:: Data for this exercise ::

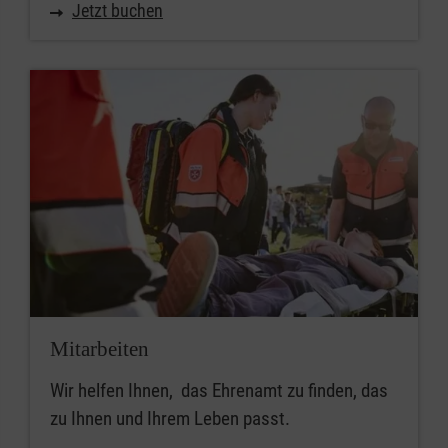
Jetzt buchen
Mitarbeiten
Wir helfen Ihnen, das Ehrenamt zu finden, das
zu Ihnen und Ihrem Leben passt.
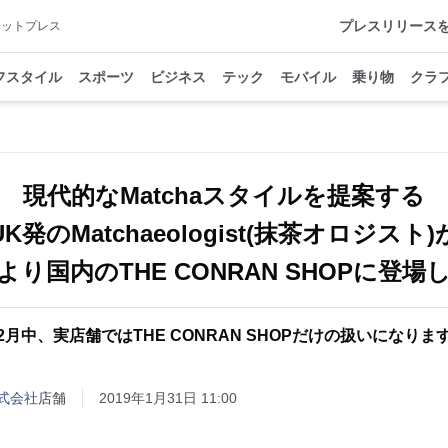
プレスリリース
アットプレス
フスタイル
スポーツ
ビジネス
テック
モバイル
乗り物
クラ
現代的なMatchaスタイルを提案する
UK発のMatchaeologist(抹茶オロジスト)
金)より国内のTHE CONRAN SHOPに登
2月中、実店舗ではTHE CONRAN SHOPだけの扱いになりま
n株式会社
店舗
2019年1月31日 11:00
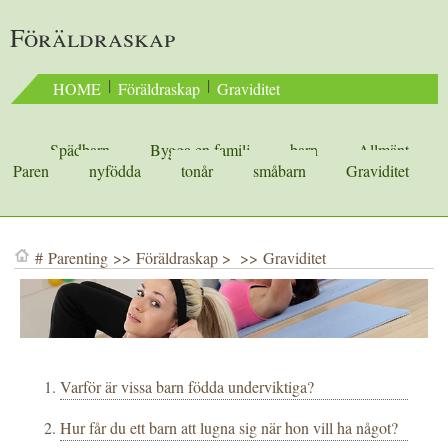
Föräldraskap
 | 
 | 
HOME
Föräldraskap
Graviditet
Spädbarn
Bygga en familj
barn
Allmänt
Paren
nyfödda
tonår
småbarn
Graviditet
#
Parenting
>>
Föräldraskap
> >>
Graviditet
Varför är vissa barn födda underviktiga?
Hur får du ett barn att lugna sig när hon vill ha något?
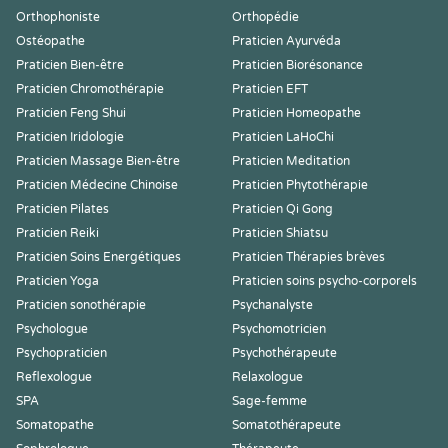
Orthophoniste
Orthopédie
Ostéopathe
Praticien Ayurvéda
Praticien Bien-être
Praticien Biorésonance
Praticien Chromothérapie
Praticien EFT
Praticien Feng Shui
Praticien Homeopathe
Praticien Iridologie
Praticien LaHoChi
Praticien Massage Bien-être
Praticien Meditation
Praticien Médecine Chinoise
Praticien Phytothérapie
Praticien Pilates
Praticien Qi Gong
Praticien Reiki
Praticien Shiatsu
Praticien Soins Energétiques
Praticien Thérapies brèves
Praticien Yoga
Praticien soins psycho-corporels
Praticien sonothérapie
Psychanalyste
Psychologue
Psychomotricien
Psychopraticien
Psychothérapeute
Reflexologue
Relaxologue
SPA
Sage-femme
Somatopathe
Somatothérapeute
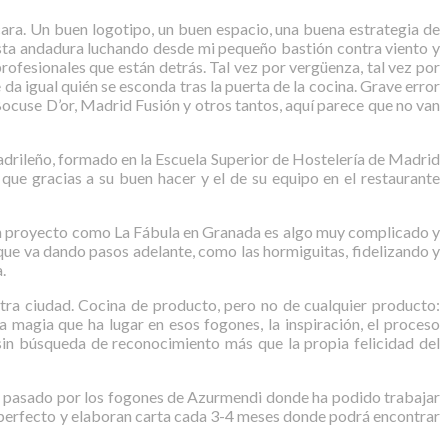
ra. Un buen logotipo, un buen espacio, una buena estrategia de
sta andadura luchando desde mi pequeño bastión contra viento y
ofesionales que están detrás. Tal vez por vergüenza, tal vez por
 igual quién se esconda tras la puerta de la cocina. Grave error
ocuse D’or, Madrid Fusión y otros tantos, aquí parece que no van
adrileño, formado en la Escuela Superior de Hostelería de Madrid
y que gracias a su buen hacer y el de su equipo en el restaurante
e un proyecto como La Fábula en Granada es algo muy complicado y
l que va dando pasos adelante, como las hormiguitas, fidelizando y
.
stra ciudad. Cocina de producto, pero no de cualquier producto:
magia que ha lugar en esos fogones, la inspiración, el proceso
 sin búsqueda de reconocimiento más que la propia felicidad del
 ha pasado por los fogones de Azurmendi donde ha podido trabajar
m perfecto y elaboran carta cada 3-4 meses donde podrá encontrar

:::

What is needed
Each line above must be set down exactly, though no picture should be carried over.

Answer below
Jetzt buchen
Mitarbeiten
Wir helfen Ihnen, das Ehrenamt zu finden, das
zu Ihnen und Ihrem Leben passt.
プレスリリース
アットプレス
フスタイル
スポーツ
ビジネス
テック
モバイル
乗り物
クラ
現代的なMatchaスタイルを提案する
UK発のMatchaeologist(抹茶オロジスト)
金)より国内のTHE CONRAN SHOPに登
2月中、実店舗ではTHE CONRAN SHOPだけの扱いになりま
n株式会社
店舗
2019年1月31日 11:00
Föräldraskap
 | 
 | 
HOME
Föräldraskap
Graviditet
Spädbarn
Bygga en familj
barn
Allmänt
Paren
nyfödda
tonår
småbarn
Graviditet
#
Parenting
>>
Föräldraskap
> >>
Graviditet
Varför är vissa barn födda underviktiga?
Hur får du ett barn att lugna sig när hon vill ha något?
Orthophoniste
Orthopédie
Ostéopathe
Praticien Ayurvéda
Praticien Bien-être
Praticien Biorésonance
Praticien Chromothérapie
Praticien EFT
Praticien Feng Shui
Praticien Homeopathe
Praticien Iridologie
Praticien LaHoChi
Praticien Massage Bien-être
Praticien Meditation
Praticien Médecine Chinoise
Praticien Phytothérapie
Praticien Pilates
Praticien Qi Gong
Praticien Reiki
Praticien Shiatsu
Praticien Soins Energétiques
Praticien Thérapies brèves
Praticien Yoga
Praticien soins psycho-corporels
Praticien sonothérapie
Psychanalyste
Psychologue
Psychomotricien
Psychopraticien
Psychothérapeute
Reflexologue
Relaxologue
SPA
Sage-femme
Somatopathe
Somatothérapeute
ra. Un buen logotipo, un buen espacio, una buena estrategia de
sta andadura luchando desde mi pequeño bastión contra viento y
ofesionales que están detrás. Tal vez por vergüenza, tal vez por
 igual quién se esconda tras la puerta de la cocina. Grave error
ocuse D’or, Madrid Fusión y otros tantos, aquí parece que no van
adrileño, formado en la Escuela Superior de Hostelería de Madrid
y que gracias a su buen hacer y el de su equipo en el restaurante
e un proyecto como La Fábula en Granada es algo muy complicado y
l que va dando pasos adelante, como las hormiguitas, fidelizando y
.
stra ciudad. Cocina de producto, pero no de cualquier producto:
magia que ha lugar en esos fogones, la inspiración, el proceso
 sin búsqueda de reconocimiento más que la propia felicidad del
 ha pasado por los fogones de Azurmendi donde ha podido trabajar
m perfecto y elaboran carta cada 3-4 meses donde podrá encontrar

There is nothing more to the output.